Had that particular corridor led to Trophy Washing Machines, clandestinely linking Crowthorpe Falls to the estate? It was too specific a word to be a coincidence. And it explained how Popcorn could have evaporated into thin air. He’d disappeared through a hidden hatch inside the store and headed home along this passage.

I checked up on quite a few more actors on the Blackboards, those with the largest parts who’d probably resided at The Peak during shooting. I uncovered only one true constant: After working with Cordova, they all entered new phases of their lives, which tended to scatter them to the outer reaches of the globe.

In not one case did the person remain the same, take up where they’d left off, go back to where they began.

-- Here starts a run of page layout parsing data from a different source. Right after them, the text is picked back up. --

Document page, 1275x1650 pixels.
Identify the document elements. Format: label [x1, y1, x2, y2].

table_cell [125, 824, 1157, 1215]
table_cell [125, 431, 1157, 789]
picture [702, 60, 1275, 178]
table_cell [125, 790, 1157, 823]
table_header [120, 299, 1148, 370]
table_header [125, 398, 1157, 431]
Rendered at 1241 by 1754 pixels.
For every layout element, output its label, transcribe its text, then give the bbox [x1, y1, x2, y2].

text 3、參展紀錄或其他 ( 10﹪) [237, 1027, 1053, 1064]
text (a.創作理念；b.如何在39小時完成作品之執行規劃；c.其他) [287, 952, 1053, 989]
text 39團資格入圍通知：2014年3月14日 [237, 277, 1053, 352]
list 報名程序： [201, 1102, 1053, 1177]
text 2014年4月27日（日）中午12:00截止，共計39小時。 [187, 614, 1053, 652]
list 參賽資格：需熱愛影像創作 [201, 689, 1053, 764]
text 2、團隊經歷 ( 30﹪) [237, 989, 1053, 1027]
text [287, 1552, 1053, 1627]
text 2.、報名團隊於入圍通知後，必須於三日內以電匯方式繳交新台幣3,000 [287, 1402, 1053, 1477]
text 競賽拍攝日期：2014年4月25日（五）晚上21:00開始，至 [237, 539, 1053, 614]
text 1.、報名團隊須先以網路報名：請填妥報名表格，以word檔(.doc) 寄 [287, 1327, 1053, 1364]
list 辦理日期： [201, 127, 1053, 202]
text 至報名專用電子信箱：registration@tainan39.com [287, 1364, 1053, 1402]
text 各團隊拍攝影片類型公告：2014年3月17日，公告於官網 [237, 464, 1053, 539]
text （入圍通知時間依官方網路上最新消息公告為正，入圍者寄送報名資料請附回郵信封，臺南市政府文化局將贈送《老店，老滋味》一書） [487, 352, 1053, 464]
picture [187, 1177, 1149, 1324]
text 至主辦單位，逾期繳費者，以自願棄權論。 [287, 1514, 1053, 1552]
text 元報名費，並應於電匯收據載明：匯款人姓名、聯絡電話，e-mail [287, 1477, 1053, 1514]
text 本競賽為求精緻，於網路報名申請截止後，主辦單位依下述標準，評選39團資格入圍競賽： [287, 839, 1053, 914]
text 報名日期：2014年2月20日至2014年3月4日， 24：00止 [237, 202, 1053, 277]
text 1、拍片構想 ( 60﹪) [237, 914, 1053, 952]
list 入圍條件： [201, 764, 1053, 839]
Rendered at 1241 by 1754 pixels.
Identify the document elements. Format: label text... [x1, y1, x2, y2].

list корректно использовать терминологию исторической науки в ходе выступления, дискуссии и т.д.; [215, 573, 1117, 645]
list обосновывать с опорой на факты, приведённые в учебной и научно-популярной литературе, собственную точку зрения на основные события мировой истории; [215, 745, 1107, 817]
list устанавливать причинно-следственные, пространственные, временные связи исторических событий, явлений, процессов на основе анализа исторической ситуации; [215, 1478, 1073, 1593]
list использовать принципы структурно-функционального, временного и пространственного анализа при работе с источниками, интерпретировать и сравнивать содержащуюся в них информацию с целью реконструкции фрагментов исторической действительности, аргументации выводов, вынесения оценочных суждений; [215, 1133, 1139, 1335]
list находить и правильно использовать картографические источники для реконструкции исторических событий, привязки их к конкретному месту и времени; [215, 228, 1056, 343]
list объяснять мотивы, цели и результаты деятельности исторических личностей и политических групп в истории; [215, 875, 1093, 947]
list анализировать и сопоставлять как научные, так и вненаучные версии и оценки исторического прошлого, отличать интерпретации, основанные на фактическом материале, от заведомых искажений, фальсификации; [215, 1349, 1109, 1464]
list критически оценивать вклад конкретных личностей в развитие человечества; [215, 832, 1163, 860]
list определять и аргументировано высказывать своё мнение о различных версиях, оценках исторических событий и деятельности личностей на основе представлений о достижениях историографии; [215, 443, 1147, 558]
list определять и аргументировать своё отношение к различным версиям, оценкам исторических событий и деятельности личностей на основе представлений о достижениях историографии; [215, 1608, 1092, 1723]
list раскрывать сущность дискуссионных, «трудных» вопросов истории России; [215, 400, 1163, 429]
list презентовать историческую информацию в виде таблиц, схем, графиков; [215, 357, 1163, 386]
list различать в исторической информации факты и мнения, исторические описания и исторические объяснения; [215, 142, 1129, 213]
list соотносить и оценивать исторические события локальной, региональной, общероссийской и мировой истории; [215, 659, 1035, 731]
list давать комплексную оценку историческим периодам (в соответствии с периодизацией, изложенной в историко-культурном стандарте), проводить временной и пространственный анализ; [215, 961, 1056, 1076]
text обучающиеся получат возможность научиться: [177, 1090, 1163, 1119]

Rachel Dempsey, who’d played Leigh, had become an international hunter, which, oddly enough, made perfect sense; after playing the gullible and vulnerable Leigh, gagged and hog-tied in that buried bus, upon leaving The Peak, she appeared to have transformed herself from prey to predator. The rumor about Lulu Swallow, the woman who played Emily Jackson in Thumbscrew, was that she ended up living in a remote part of Nova Scotia and penning a series of dark-themed children’s books — the Lucy Straye orphan series — using the pen name E. Q. Nightingale. The debonair man who played Axel in La Douleur—Diane’s mysterious husband, with whom Leigh falls in love as she shadows him — ended up going to veterinary school and becoming a prominent Thoroughbred horse doctor; it was he who euthanized Eight Belles at the 2008 Kentucky Derby. The actor who played Brad Jackson — originally from England — supposedly moved to Thailand, where he was spotted by a Cordovite in 2002 in the red-light district Soi Cowboy with a teenage girl on the back of his motorbike.

These people had scattered into the wind like ashes tossed in the air, all around the globe — one traveling as far as Tristan da Cunha in the South Atlantic. I couldn’t tell if they were fleeing something by disappearing into new lives. Had they uncovered the truth about Cordova, seen the man up close, and that horror was what made them run? Or was it the opposite — had they been set free? Had they slaughtered the lamb, as they called it on the Blackboards — no longer restrained by anything; after working with Cordova, were they able to design the wildest life they could fathom for themselves and set about fiercely living it?

From my vantage point, it was impossible to know if it was freedom or fear that drove them — or perhaps it was neither of these things and they’d been unleashed by Cordova onto the world, his devoted disciples, sent out to do his bidding, his work, which was God knew what.

Whatever their motivations, I wondered if they felt anything similar to what I was feeling — the exhaustion, the nightmares, the sense of dislocation — as if somehow I’d swollen beyond ordinary life and could no longer fit back down into it.

I was looking into this, searching the Blackboards not so facetiously for “aftereffects of Cordova” and “known symptoms,” when I was abruptly ejected from the site.

No matter how many times I unplugged my laptop, restarted the settings, got a new IP address, tried a new user name — it resulted in the same exit page. Had I been banned, shut out — or found out?